Every other year, Samuel Adams Brewery releases a batch of Utopias — a rare craft beer with a strikingly high alcohol percentage. This year’s barrel-aged batch measures in at 28 percent ABV and will set you back $199 per bottle.
“In Utopias, you will get a beer that breaks all the rules and boundaries for beer,” Boston Beer co-founder and Utopias creator Jim Koch told CNBC. “It’s a labor of love. … It’s a fair statement to say it’s iconic.”
The brew is reminiscent of rich vintage port, old cognac, or fine sherry, with notes of dark fruit, subtle sweetness, and a deep, rich, malty smoothness, according to the company’s website. It’s blended with a two-row pale malt combined with Munich and Caramel 60 malts that create the drink’s dark ruby color. Then, three varieties of German noble hops are added to balance the sweetness of the malt: Spalter, Hallertau Mittelfrueh, and Tettnang.
But due to its high ABV rating, Utopias doesn’t have the same bubbly consistency as a regular, hoppy beer. Instead, it’s actually quite flat. And, for the same reason, it isn’t meant to be consumed all at once. Brewers recommend sipping only 1 ounce at a time.

» INSTRUCTIONS TO FOLLOW:
In the text on Samuel Adams Utopias, turn the paragraph beginning "The brew is reminiscent" into a short bulleted list that keeps its main facts.

» DATA BLOCK:
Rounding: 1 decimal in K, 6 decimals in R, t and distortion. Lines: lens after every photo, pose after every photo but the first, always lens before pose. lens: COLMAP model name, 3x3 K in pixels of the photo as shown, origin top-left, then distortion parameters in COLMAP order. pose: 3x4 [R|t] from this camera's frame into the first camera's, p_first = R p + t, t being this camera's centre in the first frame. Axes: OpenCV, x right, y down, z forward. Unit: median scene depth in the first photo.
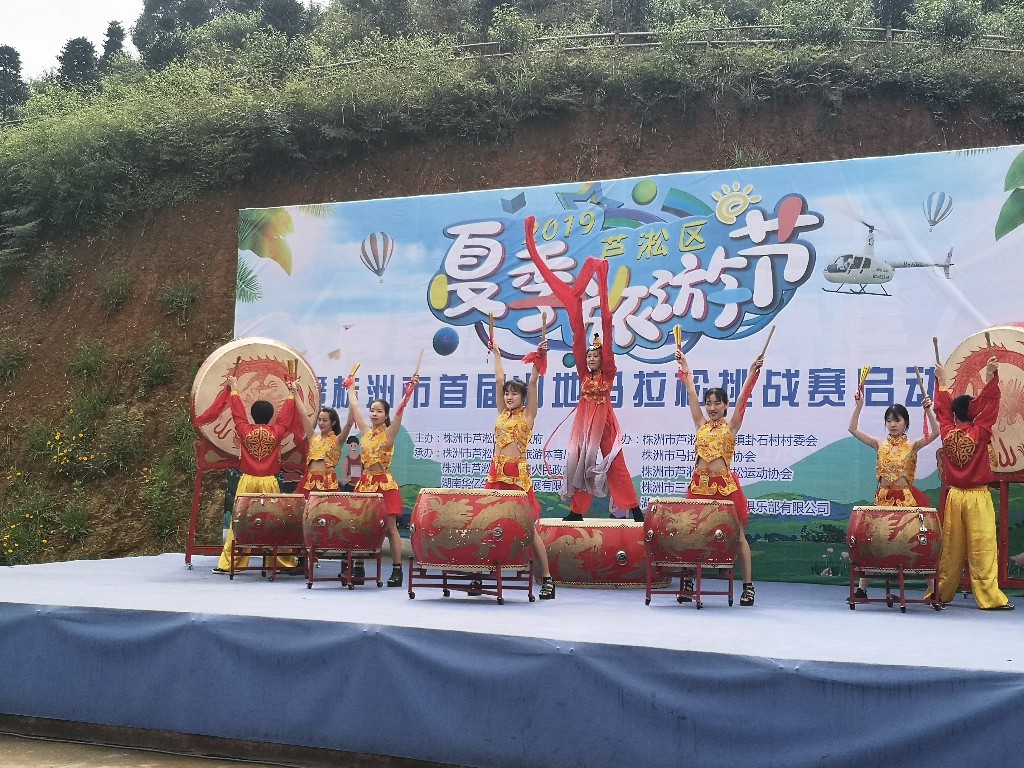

» THE ANSWER:
- Flavor (per the company's website): recalls rich vintage port, old cognac, or fine sherry, with notes of dark fruit, subtle sweetness, and a deep, rich, malty smoothness.
- Malts: two-row pale malt with Munich and Caramel 60 malts, which give the drink its dark ruby color.
- Hops: three German noble varieties (Spalter, Hallertau Mittelfrueh, and Tettnang), added to balance the malt's sweetness.